● JOB ITEM
Output the records in full, exactly as given.

● ● ● ● ● ● ●

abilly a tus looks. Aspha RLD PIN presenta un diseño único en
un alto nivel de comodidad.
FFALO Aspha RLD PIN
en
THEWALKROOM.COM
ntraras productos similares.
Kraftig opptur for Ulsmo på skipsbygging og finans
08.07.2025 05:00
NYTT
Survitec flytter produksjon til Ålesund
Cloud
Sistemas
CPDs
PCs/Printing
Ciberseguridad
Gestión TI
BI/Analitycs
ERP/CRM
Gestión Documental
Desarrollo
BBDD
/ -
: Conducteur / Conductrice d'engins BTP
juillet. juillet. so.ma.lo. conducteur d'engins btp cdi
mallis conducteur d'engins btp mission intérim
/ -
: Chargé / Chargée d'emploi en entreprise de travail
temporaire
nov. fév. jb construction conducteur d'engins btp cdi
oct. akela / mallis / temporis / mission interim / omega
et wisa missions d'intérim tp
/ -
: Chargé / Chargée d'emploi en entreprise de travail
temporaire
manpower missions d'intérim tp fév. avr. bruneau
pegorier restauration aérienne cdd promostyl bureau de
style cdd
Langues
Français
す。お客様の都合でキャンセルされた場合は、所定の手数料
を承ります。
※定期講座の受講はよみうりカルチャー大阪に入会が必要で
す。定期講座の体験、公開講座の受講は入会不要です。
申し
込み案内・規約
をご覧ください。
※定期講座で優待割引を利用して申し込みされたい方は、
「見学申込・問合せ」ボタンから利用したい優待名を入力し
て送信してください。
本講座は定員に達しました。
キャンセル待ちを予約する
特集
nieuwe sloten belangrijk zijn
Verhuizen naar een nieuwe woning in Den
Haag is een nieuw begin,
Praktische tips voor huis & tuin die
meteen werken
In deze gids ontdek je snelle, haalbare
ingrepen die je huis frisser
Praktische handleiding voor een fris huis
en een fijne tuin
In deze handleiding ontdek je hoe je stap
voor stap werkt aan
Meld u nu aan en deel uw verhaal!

● ● ● ● ● ● ●

● RESULT FOR THIS TASK
abilly a tus looks. Aspha RLD PIN presenta un diseño único en
un alto nivel de comodidad.
FFALO Aspha RLD PIN
en
THEWALKROOM.COM
ntraras productos similares.
Kraftig opptur for Ulsmo på skipsbygging og finans
08.07.2025 05:00
NYTT
Survitec flytter produksjon til Ålesund
Cloud
Sistemas
CPDs
PCs/Printing
Ciberseguridad
Gestión TI
BI/Analitycs
ERP/CRM
Gestión Documental
Desarrollo
BBDD
/ -
: Conducteur / Conductrice d'engins BTP
juillet. juillet. so.ma.lo. conducteur d'engins btp cdi
mallis conducteur d'engins btp mission intérim
/ -
: Chargé / Chargée d'emploi en entreprise de travail
temporaire
nov. fév. jb construction conducteur d'engins btp cdi
oct. akela / mallis / temporis / mission interim / omega
et wisa missions d'intérim tp
/ -
: Chargé / Chargée d'emploi en entreprise de travail
temporaire
manpower missions d'intérim tp fév. avr. bruneau
pegorier restauration aérienne cdd promostyl bureau de
style cdd
Langues
Français
す。お客様の都合でキャンセルされた場合は、所定の手数料
を承ります。
※定期講座の受講はよみうりカルチャー大阪に入会が必要で
す。定期講座の体験、公開講座の受講は入会不要です。
申し
込み案内・規約
をご覧ください。
※定期講座で優待割引を利用して申し込みされたい方は、
「見学申込・問合せ」ボタンから利用したい優待名を入力し
て送信してください。
本講座は定員に達しました。
キャンセル待ちを予約する
特集
nieuwe sloten belangrijk zijn
Verhuizen naar een nieuwe woning in Den
Haag is een nieuw begin,
Praktische tips voor huis & tuin die
meteen werken
In deze gids ontdek je snelle, haalbare
ingrepen die je huis frisser
Praktische handleiding voor een fris huis
en een fijne tuin
In deze handleiding ontdek je hoe je stap
voor stap werkt aan
Meld u nu aan en deel uw verhaal!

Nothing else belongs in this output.